**TASK 1:** Do these statements agree with the airport flight data text? Answer yes or no for each, quoting the words of the text that decide it. (a) The `names` function returns a vector of `Symbol`s. (b) In DataFrames.jl, column indexing can use either strings or `Symbol`s. (c) The `:Distance` column records distance to the nearest kilometer.
**TASK 2:** Can you write the next part of the airport flight data text, picking up right after its final sentence?

We start with loading the required packages and reading in the CSV file to a `DataFrame`:

In [None]:
using BenchmarkTools
using CSV
using DataFrames
using Dates
using Chain
using Plots

In [None]:
df = CSV.read("Airports2.csv", DataFrame, missingstring="NA")

Our data frame contains the following columns:

1. `:Origin_airport`: Three letter airport code of the origin airport
2. `:Destination_airport`: Three letter airport code of the destination airport
3. `:Origin_city`: Origin city name
4. `:Destination_city`: Destination city name
5. `:Passengers`: Number of passengers transported from origin to destination
6. `:Seats`: Number of seats available on flights from origin to destination
7. `:Flights`: Number of flights between origin and destination (multiple records for one month, many with flights > 1)
8. `:Distance`: Distance (to nearest mile) flown between origin and destination
9. `:Fly_date`: The date (yyyymm) of flight
10. `:Origin_population`: Origin city's population as reported by US Census
11. `:Destination_population`: Destination city's population as reported by US Census

Let us first investigate its metadata

In [None]:
size(df)

In [None]:
nrow(df)

In [None]:
ncol(df)

In [None]:
names(df)

In [None]:
propertynames(df)

An important thing to note is that the `names` function returns a vector of `String`s and the `propertynames` function returns a vector of `Symbol`s.

In DataFrames.jl both strings and `Symbol`s can be used for column indexing.

Let us now get some summary statistics of our data set using the `describe` function:

In [None]:
describe(df)

In particular note that CSV.jl correctly idenfitied `:Fly_date` column as being a `Date` type.

When we investigate the summary statistics we note that there are flights that potentially have `0` passengers, `0` seats, or `0` flights.

Saved data entries:
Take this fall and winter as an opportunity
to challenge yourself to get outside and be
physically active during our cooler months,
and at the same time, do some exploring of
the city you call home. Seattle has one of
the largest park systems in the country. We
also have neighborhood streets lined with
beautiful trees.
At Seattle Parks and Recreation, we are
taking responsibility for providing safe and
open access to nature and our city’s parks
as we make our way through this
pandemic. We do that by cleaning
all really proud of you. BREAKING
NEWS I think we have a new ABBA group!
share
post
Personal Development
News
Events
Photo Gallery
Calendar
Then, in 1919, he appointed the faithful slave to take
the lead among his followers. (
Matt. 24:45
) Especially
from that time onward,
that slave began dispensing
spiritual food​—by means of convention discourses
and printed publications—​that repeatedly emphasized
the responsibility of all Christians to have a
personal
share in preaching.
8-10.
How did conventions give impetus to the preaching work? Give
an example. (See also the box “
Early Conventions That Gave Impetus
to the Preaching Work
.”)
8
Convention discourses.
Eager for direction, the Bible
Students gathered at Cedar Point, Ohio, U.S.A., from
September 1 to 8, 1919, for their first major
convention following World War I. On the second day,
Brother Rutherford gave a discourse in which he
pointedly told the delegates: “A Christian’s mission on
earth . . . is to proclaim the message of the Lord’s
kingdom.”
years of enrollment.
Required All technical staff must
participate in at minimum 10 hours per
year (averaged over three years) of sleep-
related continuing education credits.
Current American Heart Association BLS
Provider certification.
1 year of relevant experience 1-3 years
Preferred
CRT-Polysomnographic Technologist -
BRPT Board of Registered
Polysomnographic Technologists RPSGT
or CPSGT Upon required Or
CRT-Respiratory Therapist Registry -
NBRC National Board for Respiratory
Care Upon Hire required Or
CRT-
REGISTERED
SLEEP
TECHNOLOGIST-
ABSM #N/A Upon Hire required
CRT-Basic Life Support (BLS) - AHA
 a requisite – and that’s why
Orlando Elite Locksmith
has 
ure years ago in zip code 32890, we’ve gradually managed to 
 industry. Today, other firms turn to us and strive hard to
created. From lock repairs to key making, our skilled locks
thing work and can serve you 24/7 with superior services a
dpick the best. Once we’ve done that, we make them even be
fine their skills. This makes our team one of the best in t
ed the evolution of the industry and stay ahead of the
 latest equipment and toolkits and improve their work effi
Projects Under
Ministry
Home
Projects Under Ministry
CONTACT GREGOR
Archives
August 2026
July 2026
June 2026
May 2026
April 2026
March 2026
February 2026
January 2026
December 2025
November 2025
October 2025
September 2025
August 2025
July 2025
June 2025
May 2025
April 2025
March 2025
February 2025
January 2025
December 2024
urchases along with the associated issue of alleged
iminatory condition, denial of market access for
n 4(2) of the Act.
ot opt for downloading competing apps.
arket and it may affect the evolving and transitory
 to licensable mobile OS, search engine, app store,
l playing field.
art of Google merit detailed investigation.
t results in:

**YOUR RESPONSE 1:**
(a) No: "the `names` function returns a vector of `String`s and the `propertynames` function returns a vector of `Symbol`s."
(b) Yes: "In DataFrames.jl both strings and `Symbol`s can be used for column indexing."
(c) No: "Distance (to nearest mile) flown between origin and destination"

**YOUR RESPONSE 2:**
In practice if you get such data it is good to investigate it, as it shows some potential data quality issues.

So, let us investigate it:

In [None]:
@chain df begin
    select(:Passengers, :Seats, :Flights)
    mapcols(ByRow(>(0)), _)  # or: mapcols(ByRow( x -> x > 0 ), _ )
    groupby(:, sort=true)
    combine(nrow, proprow)
end

Before interpreting the results let us dissect the code:
1. `@chain` is a macro from Chain.jl package, that makes it easy to chain function calls and makes `_` a placeholder for a value returned by a function that was earlier in the chain (you can read about the details here: https://github.com/jkrumbiegel/Chain.jl). Often, we don't even need to placeholder `_` - particularly in a DataFrames.jl context, where we give the result of an operation *as first argument* to the next operation.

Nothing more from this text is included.